(Data excerpts)
━━━━━━━━━━━━━━━━━━━━
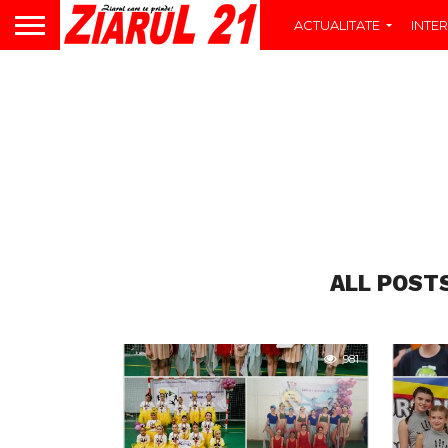
ACTUALITATE
INTER
ALL POST
981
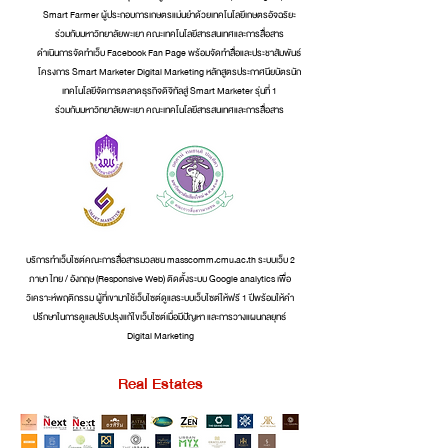
Smart Farmer ผู้ประกอบการเกษตรแม่นยำด้วยเทคโนโลยีเกษตรอัจฉริยะ
ร่วมกับมหาวิทยาลัยพะเยา คณะเทคโนโลยีสารสนเทศและการสื่อสาร
ดำเนินการจัดทำเว็บ Facebook Fan Page พร้อมจัดทำสื่อและประชาสัมพันธ์
โครงการ Smart Marketer Digital Marketing หลักสูตรประกาศนียบัตรนัก
เทคโนโลยีจัดการตลาดธุรกิจดิจิทัลสู่ Smart Marketer รุ่นที่ 1
ร่วมกับมหาวิทยาลัยพะเยา คณะเทคโนโลยีสารสนเทศและการสื่อสาร
บริการทำเว็บไซต์คณะการสื่อสารมวลชน masscomm.cmu.ac.th ระบบเว็บ 2
ภาษา ไทย / อังกฤษ (Responsive Web) ติดตั้งระบบ Google analytics เพื่อ
วิเคราะห์พฤติกรรม ผู้ที่เขามาใช้เว็บไซต์ดูแลระบบเว็บไซต์ให้ฟรี 1 ปีพร้อมให้คำ
ปรึกษาในการดูแลปรับปรุงแก้ไขเว็บไซต์เมื่อมีปัญหา และการวางแผนกลยุทธ์
Digital Marketing
Real Estates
━━━━━━━━━━━━━━━━━━━━
# JOB:
Tell how many lines above contain the word "Marketing". Nothing but the number is needed.

# ANSWER TO THIS TASK:
2